Podocarpus rusbyi
- Conservation status: Vulnerable (IUCN 3.1)

Scientific classification
- Kingdom: Plantae
- Clade: Tracheophytes
- Clade: Gymnosperms
- Division: Pinophyta
- Class: Pinopsida
- Order: Araucariales
- Family: Podocarpaceae
- Genus: Podocarpus
- Species: P. rusbyi
- Binomial name: Podocarpus rusbyi J.Buchholz & N.E.Gray

= Podocarpus rusbyi =

- Genus: Podocarpus
- Species: rusbyi
- Authority: J.Buchholz & N.E.Gray
- Conservation status: VU

Species of conifer

Podocarpus rusbyi is a species of conifer in the family Podocarpaceae. It is a tree native to Bolivia and central Peru. In Peru it grows in lower montane rainforest near Cusco from 700 to 1,300 metres elevation, and in upper montane rain forest near Machu Picchu at 2,900 metres. It is more common and widespread in Bolivia, where it grows in montane rain forest from 1500 to 3,350 metres elevation. At high elevations it forms thickets with other stunted trees and shrubs. In Madidi National Park Podocarpus rusbyi is associated with Weinmannia fagaroides, W. microphylla, W. bangii, Myrsine coriacea, Palicourea tristis, and species of Clusia, Miconia, Persea, Ternstroemia, Freziera, and Symplocos.
● ● ● ● ●
Problem to solve >> Put this sentence from the text on Podocarpus rusbyi into Spanish: "At high elevations it forms thickets with other stunted trees and shrubs."

[Collected data]
● ● ● ● ●
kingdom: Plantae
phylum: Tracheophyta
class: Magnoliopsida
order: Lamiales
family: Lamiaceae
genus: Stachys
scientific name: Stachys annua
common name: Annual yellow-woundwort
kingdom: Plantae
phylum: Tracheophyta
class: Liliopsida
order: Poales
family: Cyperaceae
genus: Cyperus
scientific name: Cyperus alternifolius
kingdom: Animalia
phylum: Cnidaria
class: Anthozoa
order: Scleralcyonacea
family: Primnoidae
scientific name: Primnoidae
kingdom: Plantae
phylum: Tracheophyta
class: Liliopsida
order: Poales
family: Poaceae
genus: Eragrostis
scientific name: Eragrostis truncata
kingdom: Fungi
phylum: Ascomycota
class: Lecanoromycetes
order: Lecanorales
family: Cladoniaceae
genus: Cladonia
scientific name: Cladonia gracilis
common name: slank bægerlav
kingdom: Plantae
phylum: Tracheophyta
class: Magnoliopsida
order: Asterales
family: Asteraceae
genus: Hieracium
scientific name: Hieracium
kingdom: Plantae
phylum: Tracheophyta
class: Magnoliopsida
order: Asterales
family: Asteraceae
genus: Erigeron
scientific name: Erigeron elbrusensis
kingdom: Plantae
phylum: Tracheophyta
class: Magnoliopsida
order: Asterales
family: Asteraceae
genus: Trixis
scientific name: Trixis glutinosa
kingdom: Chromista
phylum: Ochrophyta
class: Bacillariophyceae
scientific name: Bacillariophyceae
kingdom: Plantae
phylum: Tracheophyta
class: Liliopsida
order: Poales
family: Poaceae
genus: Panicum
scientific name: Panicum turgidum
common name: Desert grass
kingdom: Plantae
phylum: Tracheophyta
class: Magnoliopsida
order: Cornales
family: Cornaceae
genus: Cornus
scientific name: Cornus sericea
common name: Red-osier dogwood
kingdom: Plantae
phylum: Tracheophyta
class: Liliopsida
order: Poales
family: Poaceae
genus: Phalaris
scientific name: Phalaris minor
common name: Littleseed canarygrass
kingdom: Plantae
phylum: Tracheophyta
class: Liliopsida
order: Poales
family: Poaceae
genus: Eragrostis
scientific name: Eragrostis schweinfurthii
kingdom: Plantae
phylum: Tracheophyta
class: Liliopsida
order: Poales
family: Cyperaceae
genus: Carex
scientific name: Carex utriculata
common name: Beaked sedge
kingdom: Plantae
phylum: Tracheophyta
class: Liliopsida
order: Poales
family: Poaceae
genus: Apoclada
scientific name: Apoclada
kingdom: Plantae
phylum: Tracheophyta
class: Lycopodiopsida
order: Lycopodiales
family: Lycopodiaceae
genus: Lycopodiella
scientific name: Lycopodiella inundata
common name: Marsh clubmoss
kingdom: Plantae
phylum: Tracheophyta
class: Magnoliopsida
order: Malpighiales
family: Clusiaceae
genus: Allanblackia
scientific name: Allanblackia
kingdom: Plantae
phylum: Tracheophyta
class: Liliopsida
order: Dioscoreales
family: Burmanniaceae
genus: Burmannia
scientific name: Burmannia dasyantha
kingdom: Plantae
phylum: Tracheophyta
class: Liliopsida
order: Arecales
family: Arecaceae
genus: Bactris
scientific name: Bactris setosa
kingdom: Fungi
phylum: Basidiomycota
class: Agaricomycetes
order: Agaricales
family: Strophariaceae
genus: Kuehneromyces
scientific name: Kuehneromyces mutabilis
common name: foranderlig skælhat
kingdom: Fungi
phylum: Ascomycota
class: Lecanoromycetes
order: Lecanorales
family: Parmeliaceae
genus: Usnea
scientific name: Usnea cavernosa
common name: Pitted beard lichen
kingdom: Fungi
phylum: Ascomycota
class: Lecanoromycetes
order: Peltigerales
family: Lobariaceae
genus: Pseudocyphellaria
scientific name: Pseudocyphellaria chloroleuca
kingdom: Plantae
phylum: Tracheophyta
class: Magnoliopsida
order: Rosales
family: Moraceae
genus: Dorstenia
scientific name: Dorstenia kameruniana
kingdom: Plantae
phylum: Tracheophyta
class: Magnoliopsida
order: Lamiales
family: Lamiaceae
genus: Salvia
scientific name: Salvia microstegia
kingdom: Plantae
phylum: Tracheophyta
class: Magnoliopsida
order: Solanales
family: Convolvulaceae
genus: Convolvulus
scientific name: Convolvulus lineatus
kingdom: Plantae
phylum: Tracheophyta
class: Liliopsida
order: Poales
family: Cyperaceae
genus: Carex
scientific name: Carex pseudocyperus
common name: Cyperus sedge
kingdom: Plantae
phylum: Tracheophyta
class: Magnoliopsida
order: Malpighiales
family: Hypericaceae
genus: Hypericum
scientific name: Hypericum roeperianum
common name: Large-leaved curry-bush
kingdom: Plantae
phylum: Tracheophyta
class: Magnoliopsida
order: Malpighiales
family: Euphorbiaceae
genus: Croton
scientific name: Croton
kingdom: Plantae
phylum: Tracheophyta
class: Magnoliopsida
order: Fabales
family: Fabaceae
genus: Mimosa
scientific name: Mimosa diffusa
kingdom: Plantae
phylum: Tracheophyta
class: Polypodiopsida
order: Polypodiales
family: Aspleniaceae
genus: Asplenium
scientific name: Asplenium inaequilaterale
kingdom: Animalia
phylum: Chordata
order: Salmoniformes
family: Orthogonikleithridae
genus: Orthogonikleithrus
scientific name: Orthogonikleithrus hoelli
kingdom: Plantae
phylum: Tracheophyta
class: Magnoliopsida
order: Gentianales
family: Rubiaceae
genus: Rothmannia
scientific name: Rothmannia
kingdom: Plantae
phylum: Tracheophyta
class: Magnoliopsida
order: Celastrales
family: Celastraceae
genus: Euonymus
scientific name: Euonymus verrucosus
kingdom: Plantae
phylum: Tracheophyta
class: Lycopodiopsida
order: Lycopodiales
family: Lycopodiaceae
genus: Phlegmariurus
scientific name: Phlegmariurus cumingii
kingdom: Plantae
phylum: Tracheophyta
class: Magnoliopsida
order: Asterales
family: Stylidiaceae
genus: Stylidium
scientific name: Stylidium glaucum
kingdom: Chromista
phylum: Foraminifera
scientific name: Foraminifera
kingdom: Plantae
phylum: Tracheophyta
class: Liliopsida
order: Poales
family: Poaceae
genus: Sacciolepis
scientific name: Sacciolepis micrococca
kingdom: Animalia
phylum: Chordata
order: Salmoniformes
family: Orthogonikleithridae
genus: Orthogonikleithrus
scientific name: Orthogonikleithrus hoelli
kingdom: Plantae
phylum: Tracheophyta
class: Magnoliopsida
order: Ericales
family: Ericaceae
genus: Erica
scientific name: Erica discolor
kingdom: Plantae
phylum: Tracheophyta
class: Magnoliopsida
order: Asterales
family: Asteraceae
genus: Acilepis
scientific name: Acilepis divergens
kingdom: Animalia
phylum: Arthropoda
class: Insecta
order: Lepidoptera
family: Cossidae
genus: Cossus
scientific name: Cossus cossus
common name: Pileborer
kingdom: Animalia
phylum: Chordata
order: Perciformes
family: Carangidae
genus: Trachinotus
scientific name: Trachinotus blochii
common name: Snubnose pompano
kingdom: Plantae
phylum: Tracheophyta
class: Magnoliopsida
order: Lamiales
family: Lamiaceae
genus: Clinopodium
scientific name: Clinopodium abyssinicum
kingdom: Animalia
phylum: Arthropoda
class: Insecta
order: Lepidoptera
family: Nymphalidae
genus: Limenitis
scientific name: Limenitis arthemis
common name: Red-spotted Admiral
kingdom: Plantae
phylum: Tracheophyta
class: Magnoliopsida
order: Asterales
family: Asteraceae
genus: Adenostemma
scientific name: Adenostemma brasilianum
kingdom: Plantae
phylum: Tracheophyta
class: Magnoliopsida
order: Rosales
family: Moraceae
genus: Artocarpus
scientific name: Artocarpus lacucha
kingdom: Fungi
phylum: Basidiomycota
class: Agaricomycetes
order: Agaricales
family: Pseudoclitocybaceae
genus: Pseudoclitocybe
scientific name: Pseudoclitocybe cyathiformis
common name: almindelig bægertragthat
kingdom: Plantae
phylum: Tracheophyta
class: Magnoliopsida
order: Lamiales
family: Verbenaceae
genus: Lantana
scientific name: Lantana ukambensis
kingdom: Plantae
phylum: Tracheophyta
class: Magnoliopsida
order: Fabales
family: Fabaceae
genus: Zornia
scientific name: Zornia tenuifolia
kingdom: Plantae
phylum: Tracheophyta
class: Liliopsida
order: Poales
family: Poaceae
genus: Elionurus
● ● ● ● ●
Task result >> A grandes altitudes forma matorrales con otros árboles y arbustos achaparrados.